#### Requirement
Can you switch every "phylum" in the listing below to "division", keeping everything else the same and leaving the pictures out of your reply?
## BEGIN Material provided
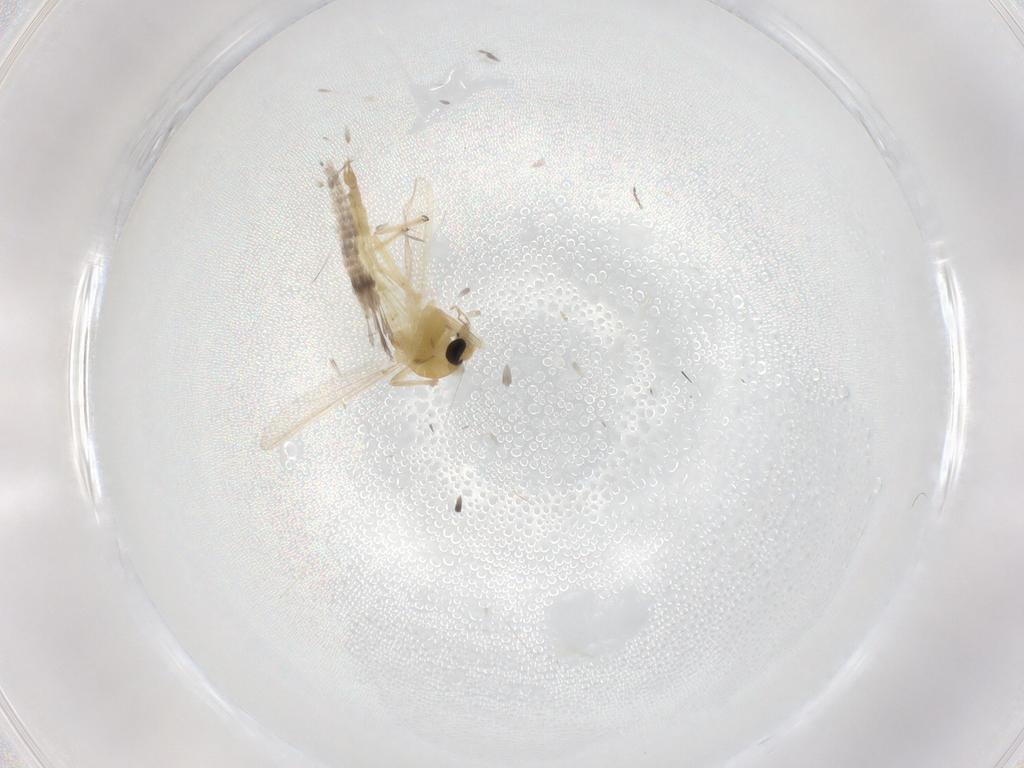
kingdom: Animalia
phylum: Arthropoda
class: Insecta
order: Diptera
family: Chironomidae
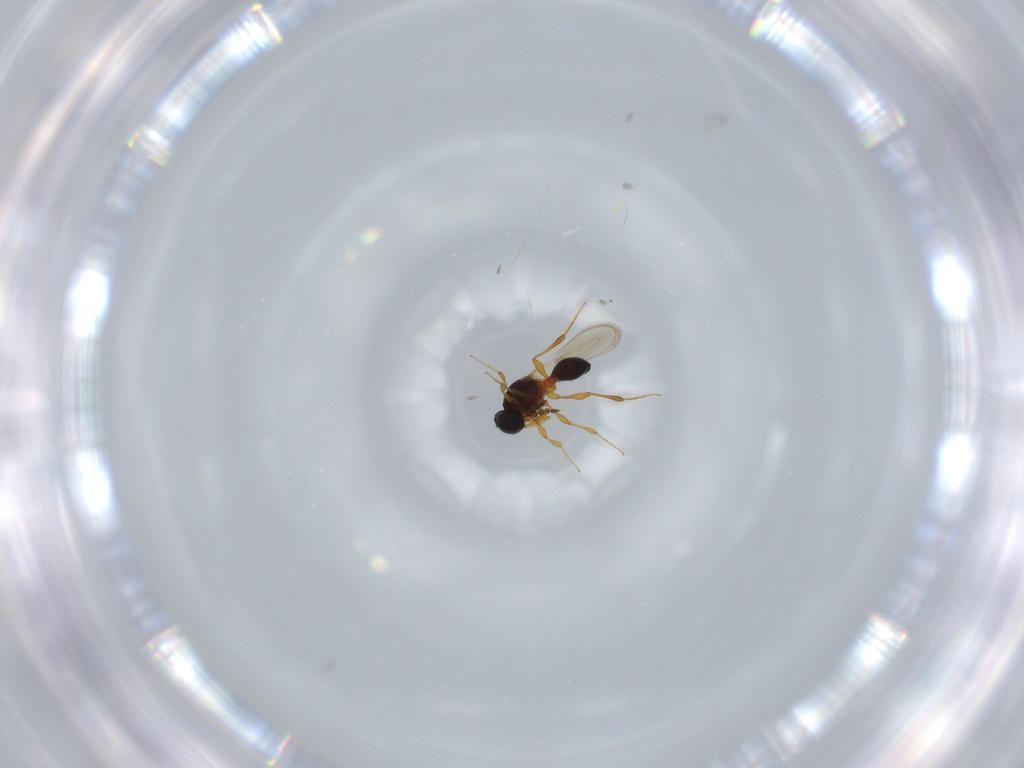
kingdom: Animalia
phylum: Arthropoda
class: Insecta
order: Hymenoptera
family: Platygastridae
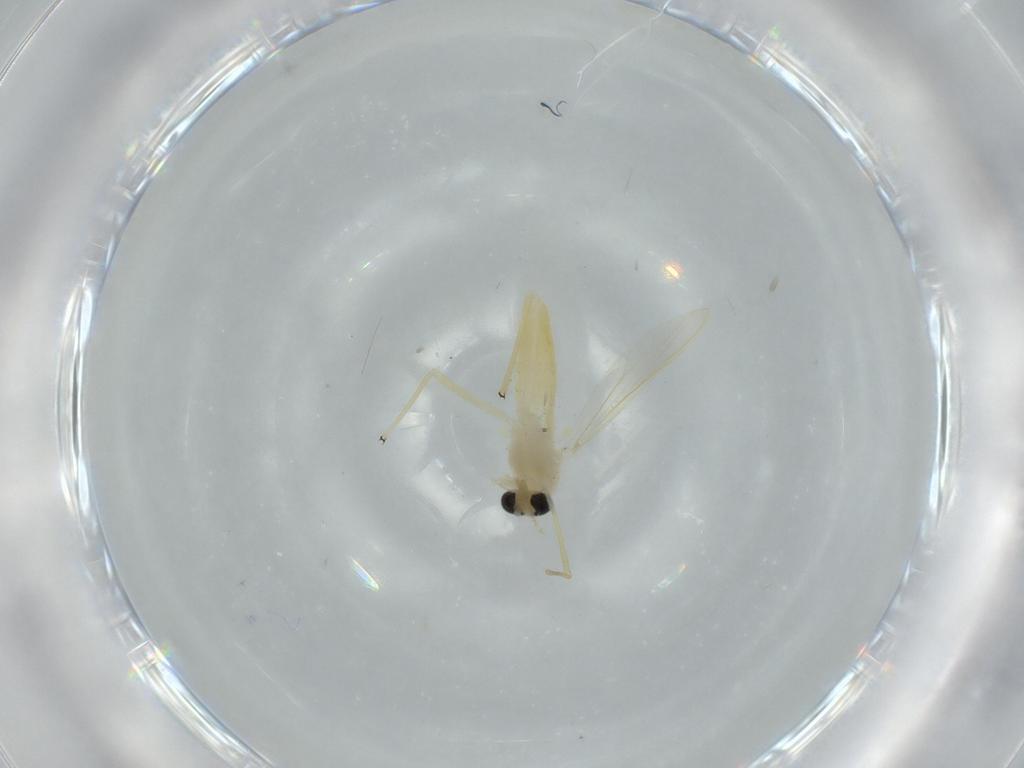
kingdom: Animalia
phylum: Arthropoda
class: Insecta
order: Diptera
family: Chironomidae
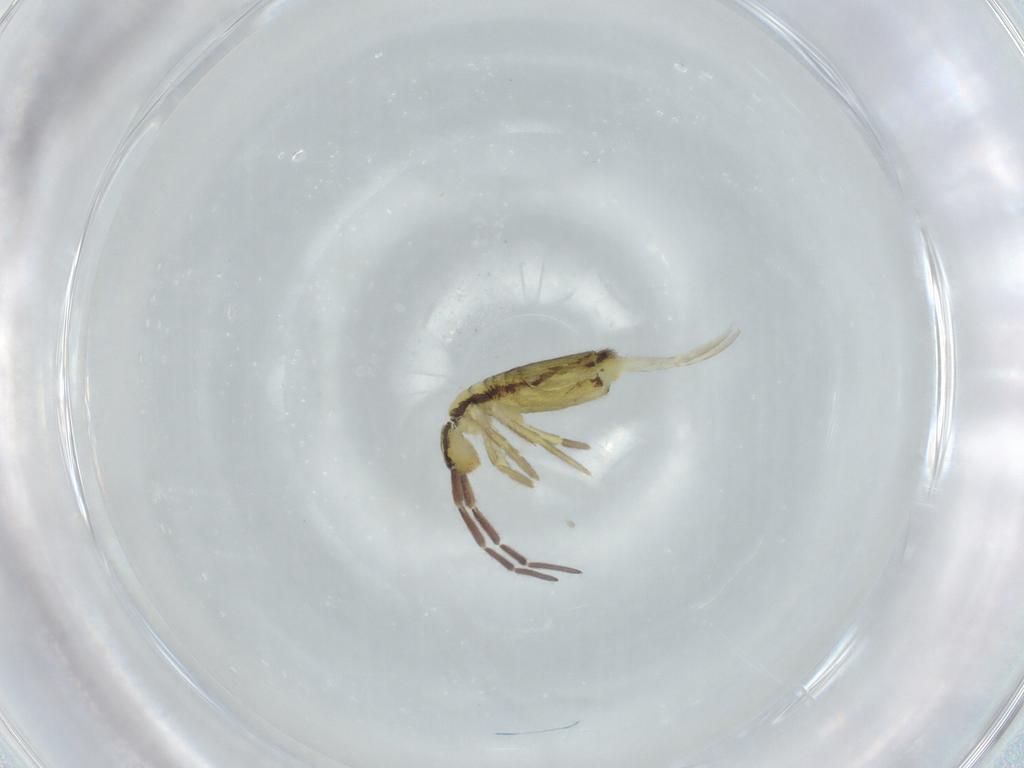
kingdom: Animalia
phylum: Arthropoda
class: Collembola
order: Entomobryomorpha
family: Entomobryidae
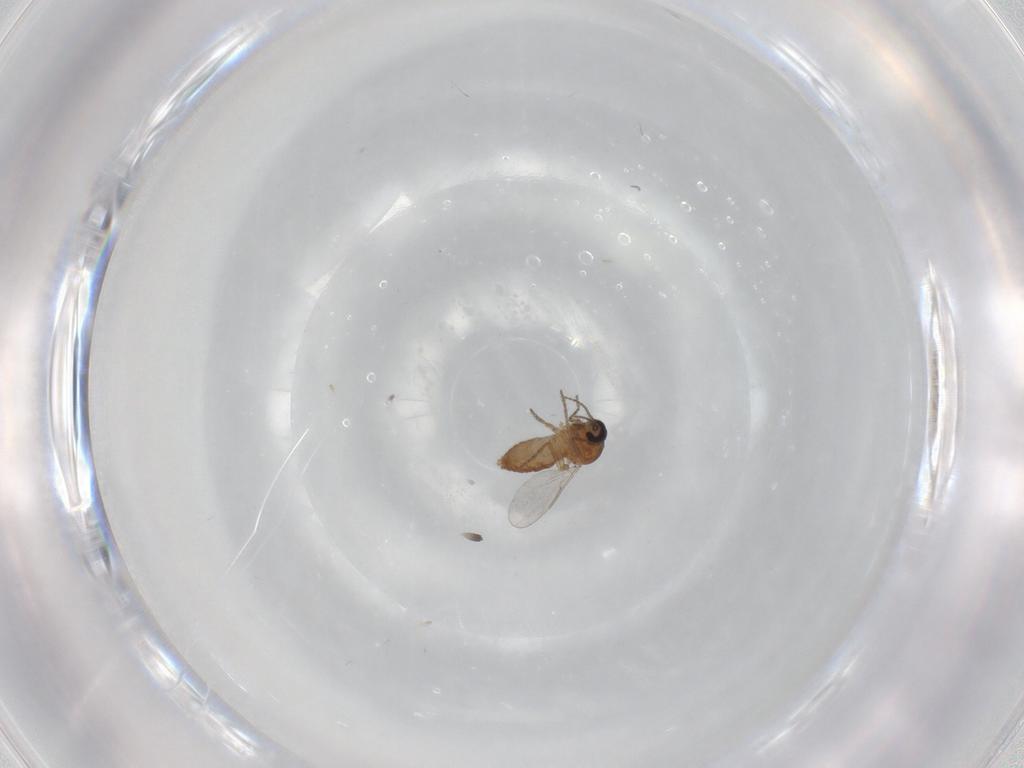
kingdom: Animalia
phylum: Arthropoda
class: Insecta
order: Diptera
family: Ceratopogonidae
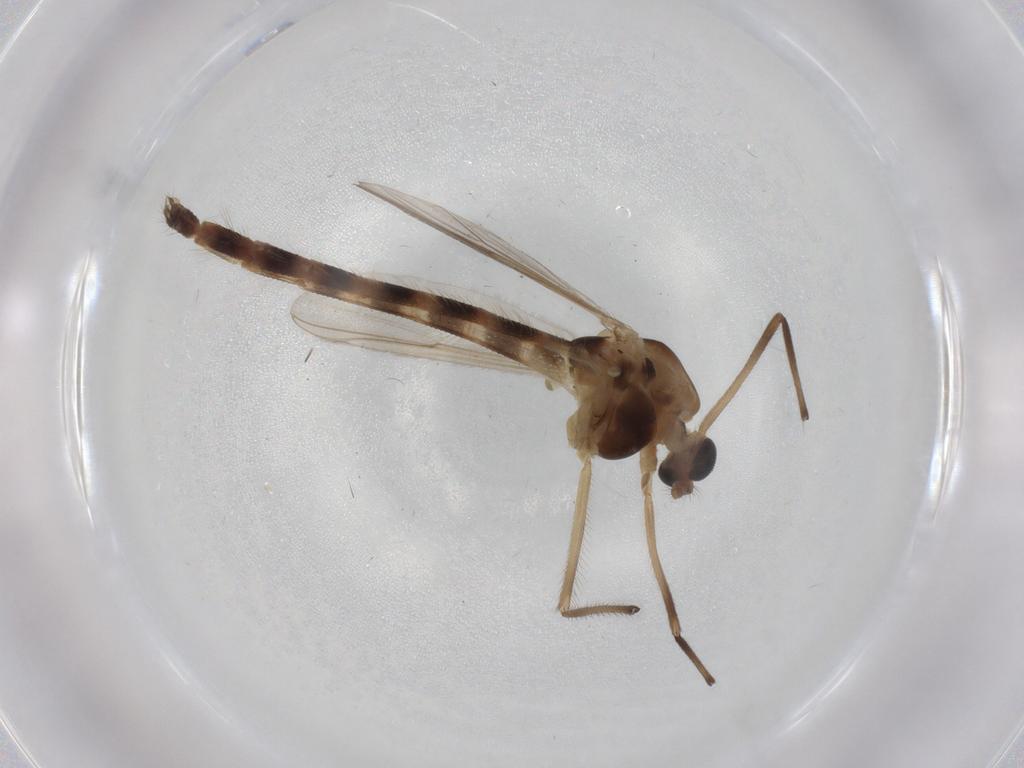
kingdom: Animalia
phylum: Arthropoda
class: Insecta
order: Diptera
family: Chironomidae
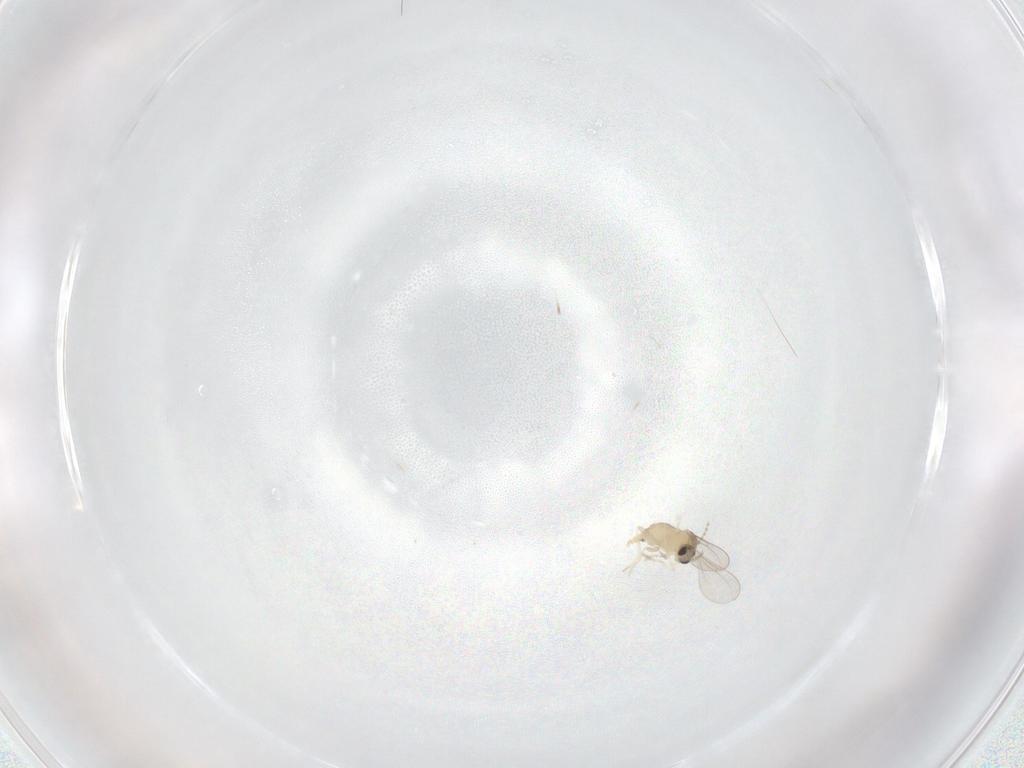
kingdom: Animalia
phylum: Arthropoda
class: Insecta
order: Diptera
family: Cecidomyiidae
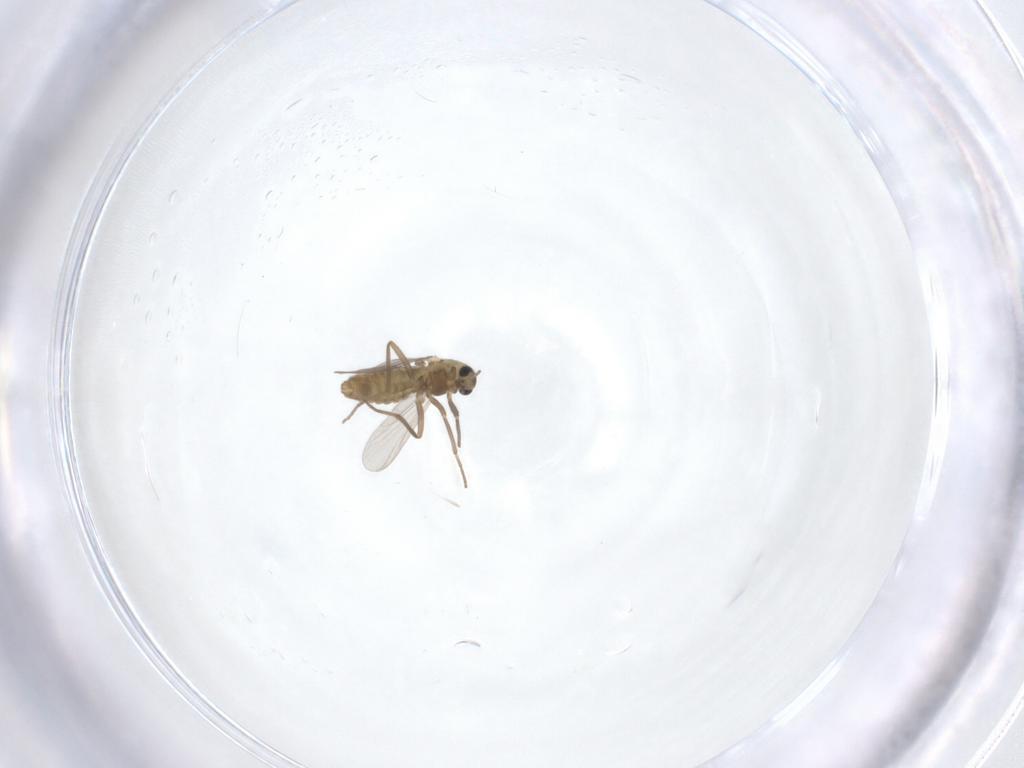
## END Material provided
#### Solution to the problem
kingdom: Animalia
division: Arthropoda
class: Insecta
order: Diptera
family: Chironomidae
kingdom: Animalia
division: Arthropoda
class: Insecta
order: Hymenoptera
family: Platygastridae
kingdom: Animalia
division: Arthropoda
class: Insecta
order: Diptera
family: Chironomidae
kingdom: Animalia
division: Arthropoda
class: Collembola
order: Entomobryomorpha
family: Entomobryidae
kingdom: Animalia
division: Arthropoda
class: Insecta
order: Diptera
family: Ceratopogonidae
kingdom: Animalia
division: Arthropoda
class: Insecta
order: Diptera
family: Chironomidae
kingdom: Animalia
division: Arthropoda
class: Insecta
order: Diptera
family: Cecidomyiidae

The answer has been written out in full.